Twenty feet away, a soldier crumpled. The hilt of her dagger sprouted from his neck.
“Stay here,” she said, darting forward to retrieve it.
“You’re never…getting out of here…alive,” the soldier gurgled. Bloody foam speckled his lips and dribbled into the sand.
“I’ve heard that before,” she said, pulling the blade out of his neck and wiping it clean on his jacket. “And I’m still here.”
“Come on, convict,” she said, pulling his arm around her shoulders and helping him to his feet.
“You called me Maddix before,” he said. “I think you’re going so
ft on me.”
“And you’re soft in the head,” Jayin replied. She let him lean on her, trying to ignore the ache behind her eyes.
Jayin’s nerves pulled taut as they hobbled towards freedom. They weren’t moving fast enough, and if it came to a fight, Jayin was on her own. Maddix’s movements were sluggish and he could barely walk, let alone swing a sword.
“Stars,” Jayin swore as a volley of crossbow bolts flew over their heads. Archers were assembled on all sides but one, and it only took a moment to realize where the open path led.
Kaddah.
Jayin swore, skidding to a stop. Om’s energy flared in her second sight, a beacon of fear and warning.

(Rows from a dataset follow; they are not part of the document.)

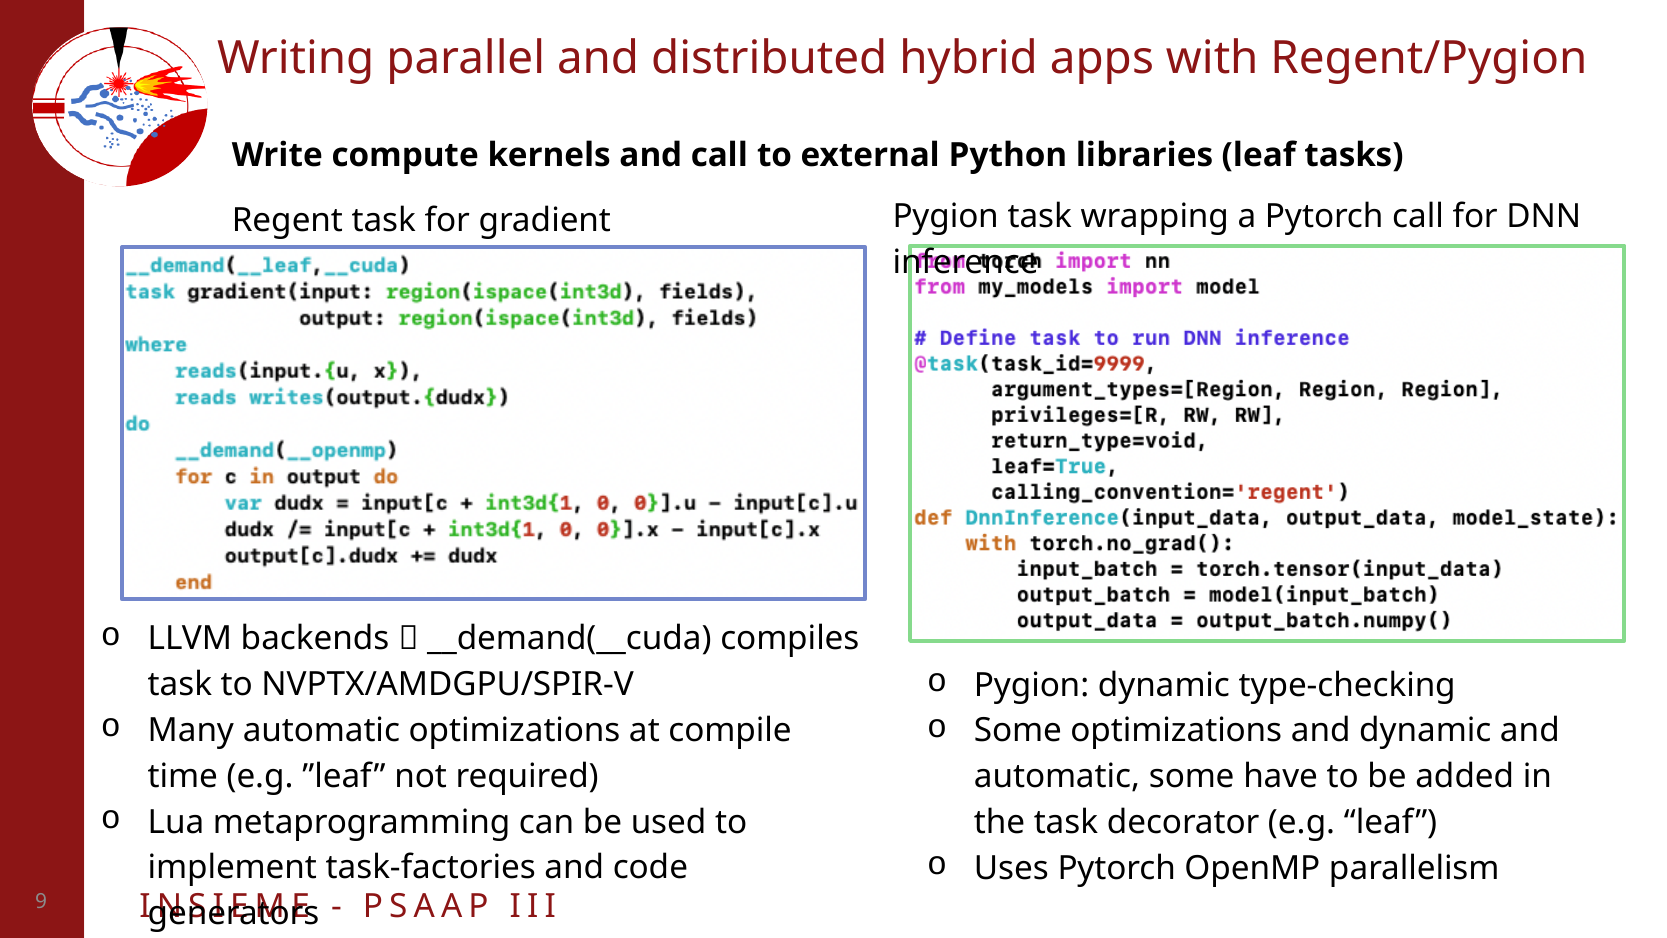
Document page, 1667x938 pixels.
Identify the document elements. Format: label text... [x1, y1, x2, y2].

text_box Writing parallel and distributed hybrid apps with Regent/Pygion [217, 0, 1667, 91]
text_box Pygion: dynamic type-checking Some optimizations and dynamic and automatic, some have to be added in the task decorator (e.g. “leaf”) Uses Pytorch OpenMP parallelism [912, 649, 1623, 894]
slide_number 9 [19, 876, 86, 927]
picture [912, 247, 1623, 640]
picture [0, 0, 1667, 938]
text_box LLVM backends  __demand(__cuda) compiles task to NVPTX/AMDGPU/SPIR-V Many automatic optimizations at compile time (e.g. ”leaf” not required) Lua metaprogramming can be used to implement task-factories and code generators [86, 603, 878, 938]
text_box Regent task for gradient computation [217, 184, 801, 245]
text_box Pygion task wrapping a Pytorch call for DNN inference [877, 181, 1667, 288]
text_box Write compute kernels and call to external Python libraries (leaf tasks) [217, 120, 1437, 181]
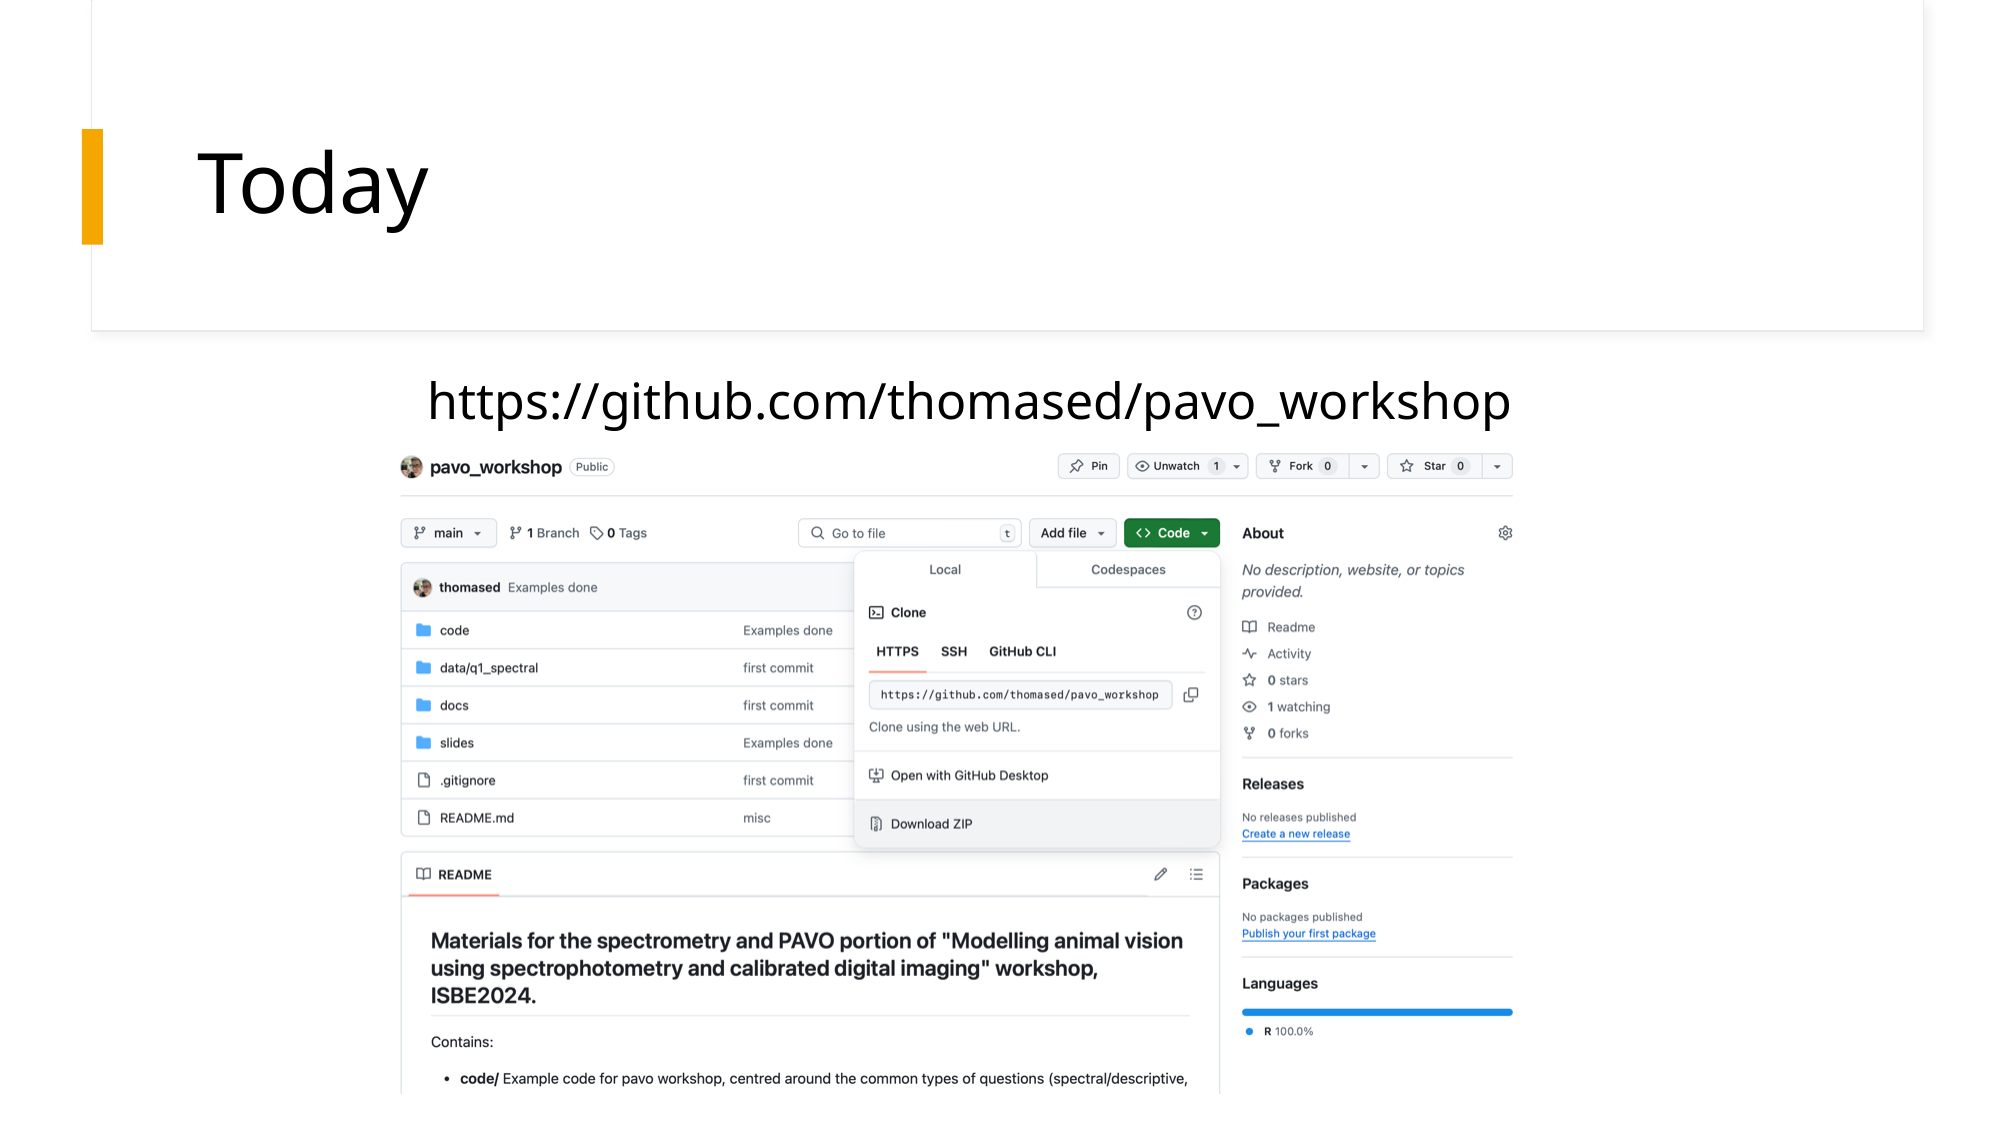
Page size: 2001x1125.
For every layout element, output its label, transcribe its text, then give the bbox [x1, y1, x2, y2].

picture [394, 443, 1546, 1094]
title Today [183, 90, 1851, 284]
text_box https://github.com/thomased/pavo_workshop [46, 331, 1895, 437]
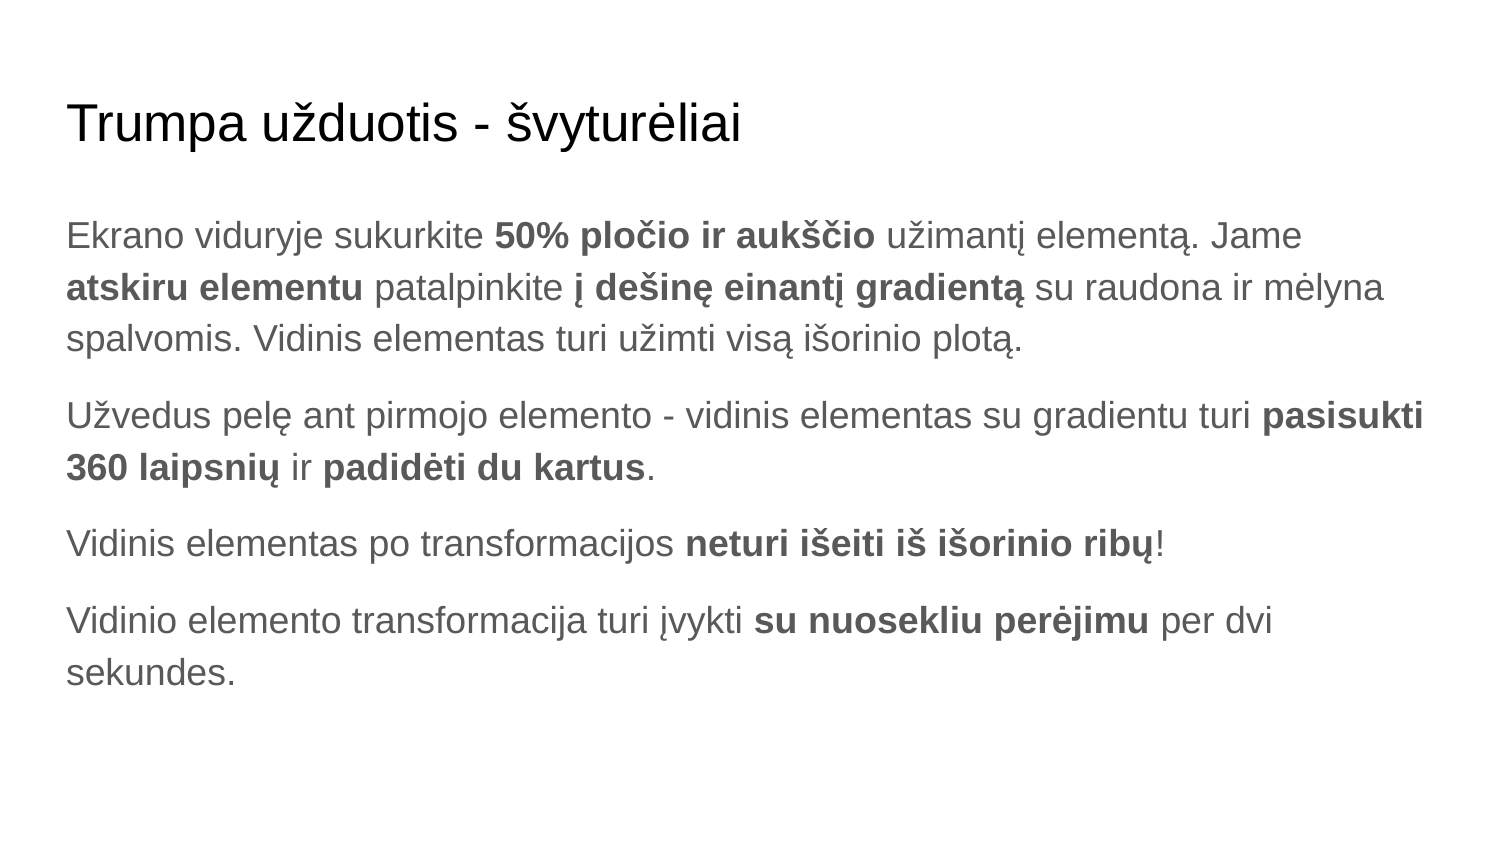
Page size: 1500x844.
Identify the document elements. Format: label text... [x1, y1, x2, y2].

title Trumpa užduotis - švyturėliai [51, 72, 1449, 167]
list Ekrano viduryje sukurkite 50% pločio ir aukščio užimantį elementą. Jame atskiru elementu patalpinkite į dešinę einantį gradientą su raudona ir mėlyna spalvomis. Vidinis elementas turi užimti visą išorinio plotą. Užvedus pelę ant pirmojo elemento - vidinis elementas su gradientu turi pasisukti 360 laipsnių ir padidėti du kartus. Vidinis elementas po transformacijos neturi išeiti iš išorinio ribų! Vidinio elemento transformacija turi įvykti su nuosekliu perėjimu per dvi sekundes. [51, 189, 1449, 750]
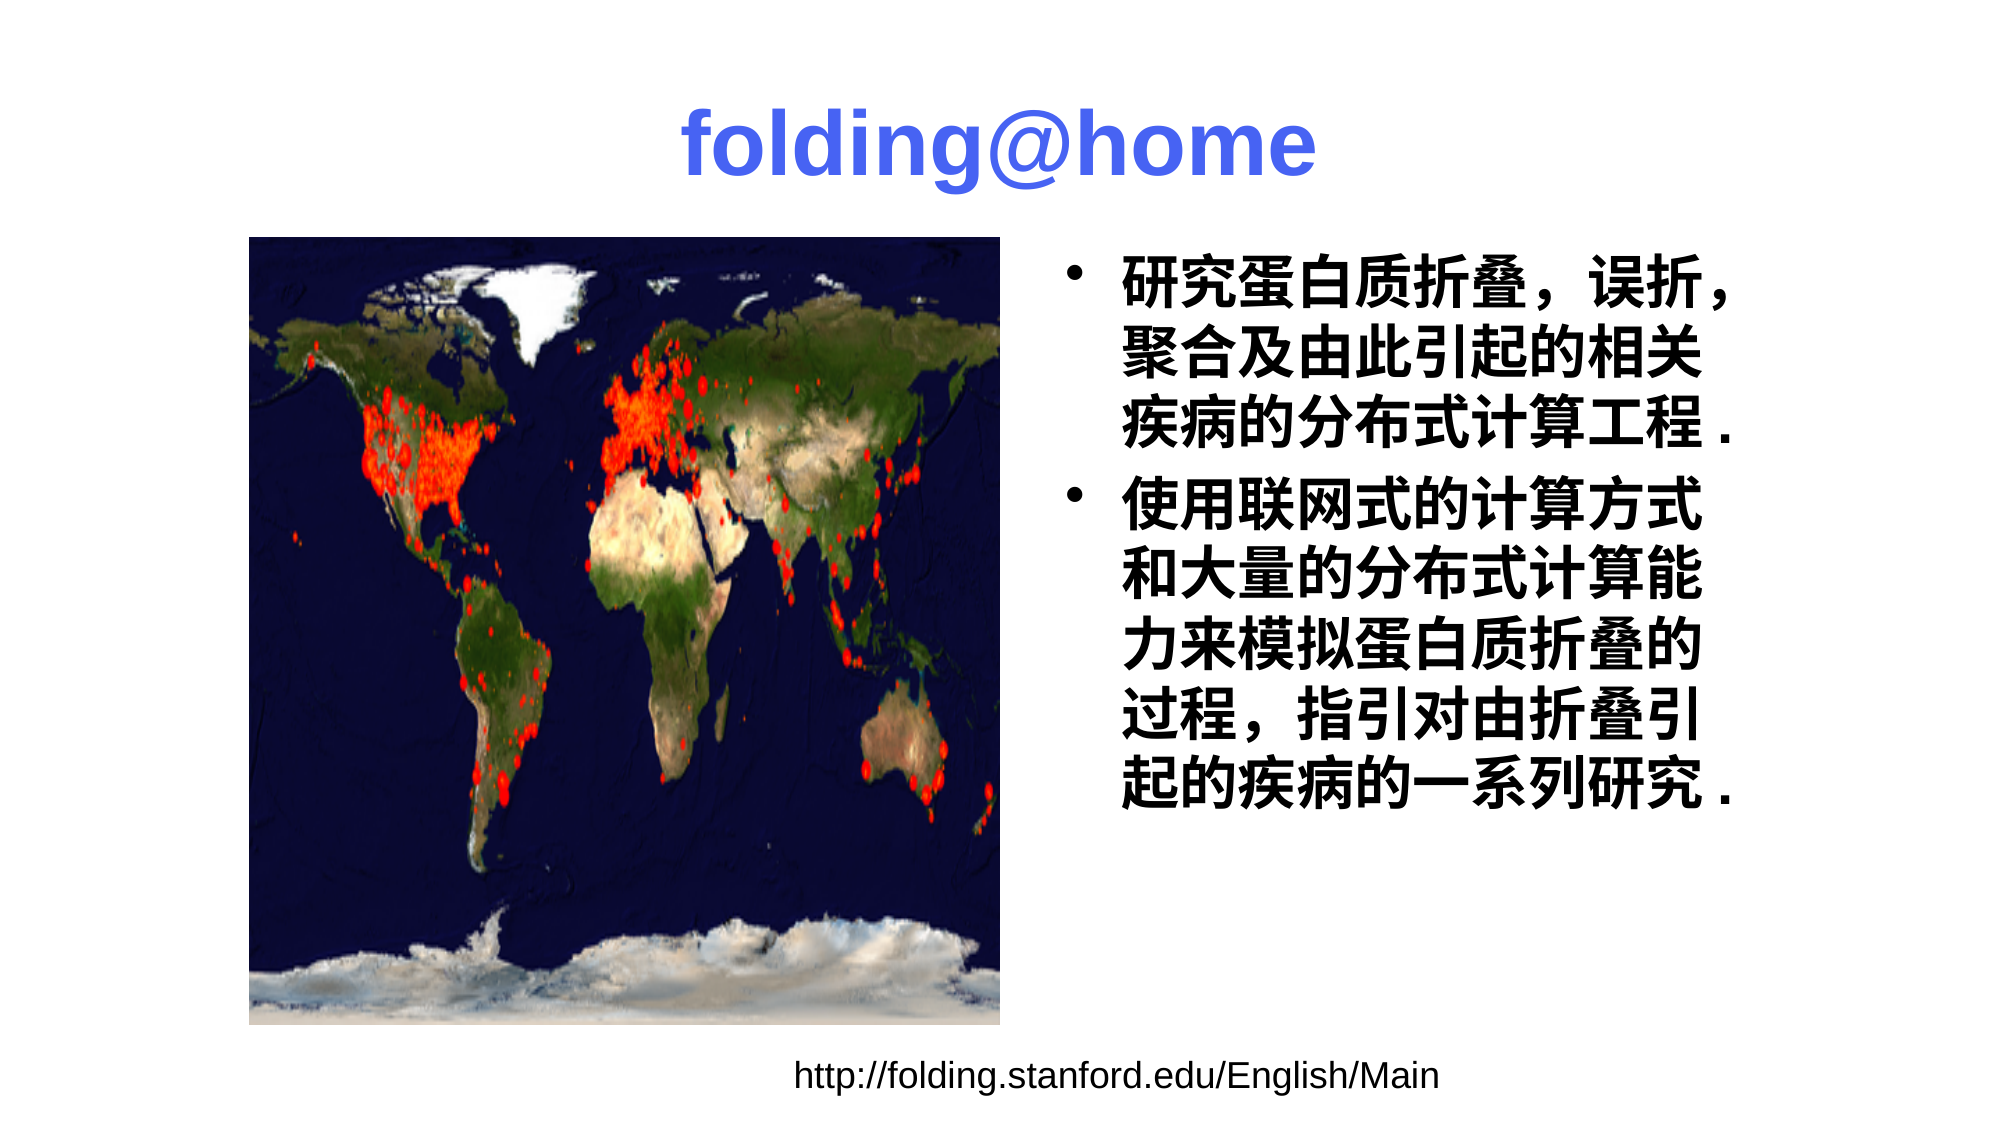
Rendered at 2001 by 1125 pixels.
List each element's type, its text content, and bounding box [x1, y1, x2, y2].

picture [249, 237, 1001, 1026]
list 研究蛋白质折叠，误折，聚合及由此引起的相关疾病的分布式计算工程. 使用联网式的计算方式和大量的分布式计算能力来模拟蛋白质折叠的过程，指引对由折叠引起的疾病的一系列研究. [1050, 237, 1750, 1038]
text_box http://folding.stanford.edu/English/Main [778, 1043, 1456, 1104]
title folding@home [99, 45, 1900, 233]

Hale was herding them into the accursed queendom where she would be killed just as surely as if the hunter did it himself.
“What are you doing?” Maddix demanded, pulling her against the wall and bracing himself so they were chest to chest. Jayin’s head throbbed. “Now is not the time to be standing still.”
“It’s Hale,” Jayin said, her voice shrill with panic. “He’s forcing us across the border. I can’t go to Kaddah, Maddix. I can’t.” Another arrow whistled past their heads and Jayin sucked in a breath. Maddix crowded close, covering her body with his own. The archers were getting bolder.
“I’m not seeing a lot of other choices here,” he said tightly. Jayin could feel him wince, and she smelled blood. She hissed a breath, not bothering to hide her fear. If they crossed the border, a simple scratch would be the least of their worries.
Jayin tried to look beyond the cage of his arms, searching out escape routes, anything that would allow them to get through. She could set another fire, she could go out swinging, she could fight her way out.
“Jayin, we don’t have any other choice.”
“I’ll die there,” she said, dread weighing in her stomach like a stone. “I’ll die in that place, and they’ll drain my magic and sell me for parts.”
“Nothing is going to happen to you,” Maddix said, his voice low and steady.